Exercise text:
========

(This blog post is expanding on a presentation I gave recenntly. Slides are here)
Modern software is a complex beast. We need to be sure that even after the smallest change is introduced, our application continues to function as intended (also small does not equal safe). This type of testing is called regression testing. 15 years ago, when I started working as a tester, the regression tests were performed by hand. I was part of a testing team, sitting in crammed room with one small window, getting paid $160/month after taxes to do just that. Performing the same boring, mindless, repetitive regression tests before each software release. Everyone in the team was thrilled when got the chance to test a brand new feature (exploratory testing). Unfortunately the majority of the work was regression testing.
Performing manual regression testing works up to a certain point. As more features are completed, more tests move from the ‘exploratory’ type to ‘regression’ type. Like a Ponzi scheme, in order to continue operating, you need to hire lots of testers for cheap. At some point either the market drives up the wages, or the regression tests become way to many to manage effectively.
This is the point at which automated regression tests start to make sense. They are great because they do exactly what they are programmed to do — no more, and no less. They don’t get tired, they don’t need sleep, they don’t get distracted, they don’t get nervous. In one word they are consistent. Companies can now hire less testers to do manual regression testing.
Automated regression tests can be divided to two types depending on what level they operate in the application stack. Low level, small tests operate on code level — unit tests. High level, larger tests operate on the external interfaces of the application — usually an API or UI level. They also require the full deployment of the application. In this blog post I’ll focus on the high level tests.
There are three basic problems with high level tests — they are slow, they are flaky and when they fail it is usually hard to locate where the problem is. I’ve given a number of presentations about how the problems can be addressed.
In this post I want to highlight one more problem with the automated regression tests. Their rigidness, their inability to spot problems that they were not programmed to spot, their inability to detect the unanticipated.
A couple of years ago was presenting at a well known software testing conference on the East coast. I was very surprised that the talking point form the previous paragraph was brought by the majority of speakers as a way completely denounce automated tests. Their main idea was that we went too far with the automated tests and we should go back to manual testing. The investment in test automation is just not worth it and that it will never be able to replace a smart human.
I think we’re a long way from replacing humans in any creative and problem solving activity, but I want to highlight how we can make our tools smarter in order to augment our abilities.
The following are six simple approaches we use to expand the reach and multiply the value of our automates tests to be able to detect defects that they are not specifically programmed to detect. The best part of them is that no change to the test itself is needed and they can work with every programming language and testing framework.
Lets start with something simple. Flaky tests are a reality for everyone who writes functional high level automated tests. Flaky tests are caused by three major factors: the tests themselves, how to application is setup to run or the application itself. How can you find if a single test is flaky? You can, for example, you can run it 100 times against an application that does not change (deployed on dedicated testing environment). If the tests passes 100 times in a row, then it has less than 1% chance to be flaky.
To speed up test execution, the functional tests are usually run in parallel, which puts additional strain on the application under test.
In my experience, the majority of the flaky tests are caused by the tests themselves (around 80%). But in order to gain more knowledge about an application we need to also pay attention to the flaky tests that are caused by the setup of the application and by the application itself (around 20%).

========

Data shown:
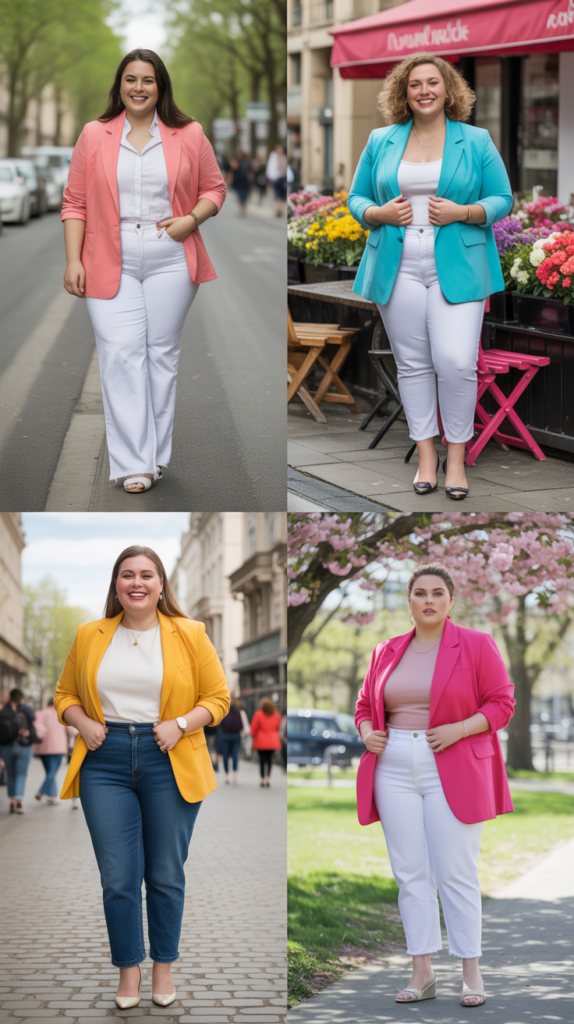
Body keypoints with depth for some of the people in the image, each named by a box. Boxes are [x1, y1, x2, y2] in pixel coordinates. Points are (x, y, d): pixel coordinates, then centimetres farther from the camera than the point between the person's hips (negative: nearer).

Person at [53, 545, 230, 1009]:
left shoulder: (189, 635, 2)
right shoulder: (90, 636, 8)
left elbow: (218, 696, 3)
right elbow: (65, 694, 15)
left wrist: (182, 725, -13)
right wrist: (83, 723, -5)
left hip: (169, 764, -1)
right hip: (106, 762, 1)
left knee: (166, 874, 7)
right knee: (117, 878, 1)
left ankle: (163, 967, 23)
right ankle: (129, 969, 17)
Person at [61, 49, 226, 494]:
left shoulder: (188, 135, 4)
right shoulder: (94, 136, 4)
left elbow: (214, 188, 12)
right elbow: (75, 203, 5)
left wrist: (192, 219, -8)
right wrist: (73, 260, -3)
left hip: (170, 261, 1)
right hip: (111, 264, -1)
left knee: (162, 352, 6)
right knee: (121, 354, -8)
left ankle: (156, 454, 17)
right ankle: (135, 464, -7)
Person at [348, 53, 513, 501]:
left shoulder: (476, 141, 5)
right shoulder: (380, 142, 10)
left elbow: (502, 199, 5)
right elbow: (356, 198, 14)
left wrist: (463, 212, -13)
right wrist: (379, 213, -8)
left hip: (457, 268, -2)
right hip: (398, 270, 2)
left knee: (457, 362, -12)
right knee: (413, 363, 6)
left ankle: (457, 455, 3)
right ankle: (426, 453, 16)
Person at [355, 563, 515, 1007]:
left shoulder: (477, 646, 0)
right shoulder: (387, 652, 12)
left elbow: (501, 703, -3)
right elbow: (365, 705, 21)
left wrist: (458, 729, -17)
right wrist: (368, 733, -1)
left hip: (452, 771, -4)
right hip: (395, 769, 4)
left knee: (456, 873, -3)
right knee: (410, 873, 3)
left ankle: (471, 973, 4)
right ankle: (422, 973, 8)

========

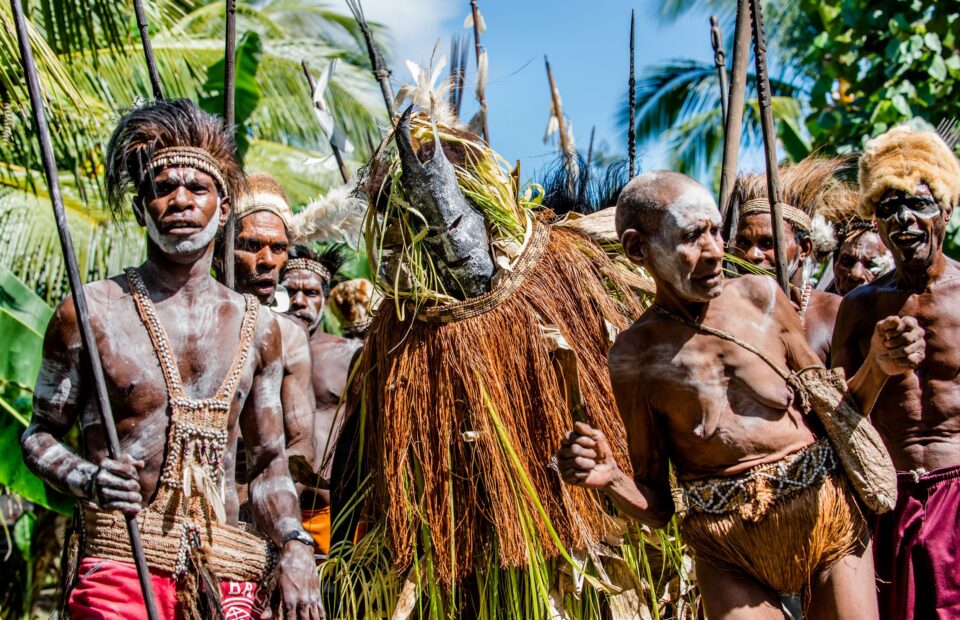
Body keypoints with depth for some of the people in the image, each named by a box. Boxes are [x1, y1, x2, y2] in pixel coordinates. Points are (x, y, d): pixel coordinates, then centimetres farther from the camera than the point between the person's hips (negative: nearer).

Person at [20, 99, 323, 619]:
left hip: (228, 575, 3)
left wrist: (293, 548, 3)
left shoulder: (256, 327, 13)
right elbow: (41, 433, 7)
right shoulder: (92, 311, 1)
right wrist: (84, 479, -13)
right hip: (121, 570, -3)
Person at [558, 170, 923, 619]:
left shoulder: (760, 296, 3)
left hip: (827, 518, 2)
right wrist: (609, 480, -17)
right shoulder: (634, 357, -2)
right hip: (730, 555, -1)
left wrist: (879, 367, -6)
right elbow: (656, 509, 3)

========

Activities:
1: In the blog post on automated regression testing, how much did the author earn each month as a manual tester?
2: Write the next few paragraphs of the blog post on automated regression testing, picking up after its final sentence.

Task results:
1: $160 per month after taxes.

2:
If you are sure that the test itself is not the cause of the flakiness, then it means that it’s the application. Don’t despair as this is an excellent opportunity to learn more about it and to improve. The following are some of the problems that we have discovered when investigting flaky tests.
- Load balancer or pool issues. Tests may fail when the load balancer points all the requests to a few backend machine (because of resource constrains). Tests will fail if a machine from the pool is malfunctioning
- Write concerns. Hardcoded read from a machine in replication that is not geographically the closest (fastest one)
- DB connection pools set to lower capacity
- Thread unsafe code.
- DB transaction locking takes too long
- Lack of or insufficient retries when problem occurs a distributed application.
- DB connections are not closed when write operation completes
Random Test Data
I used to work for a company that had a great set of automated UI tests. They were around 800. Before the start of each test, it was creating all the data it needed — users, clients, transactions etc. And then the actual test would commence. The tests were reading test data from an XLS file. One row - one test case. The problem was that the data was always the same. Each user had the same first and last name. It was always - John Payer.
The company I currently work for develops SaaS that collects data from the biggest social networks (Facebook, Twitter, Instagram, YouTube, Linkedin). To Facebook alone, we currently send more than 10 million API requests for a day. In order for our tests to be stable and reliable, we developer a second generation HTTPS traffic simulator. Initially, the simulator would return the same post text when we tried to simulate new Facebook activity: ‘automated tests message’. As our clients started to discover bugs in the code related to parsing of the Facebook posts, we started using the ‘problematic’ posts in the traffic simulator.
The three most problematic components of a Facebook post text for us were: special characters, non-ASCII encoded text, and mentions. We constructed a simple function that returns a ‘random’ text containing any of those three characteristic in different order.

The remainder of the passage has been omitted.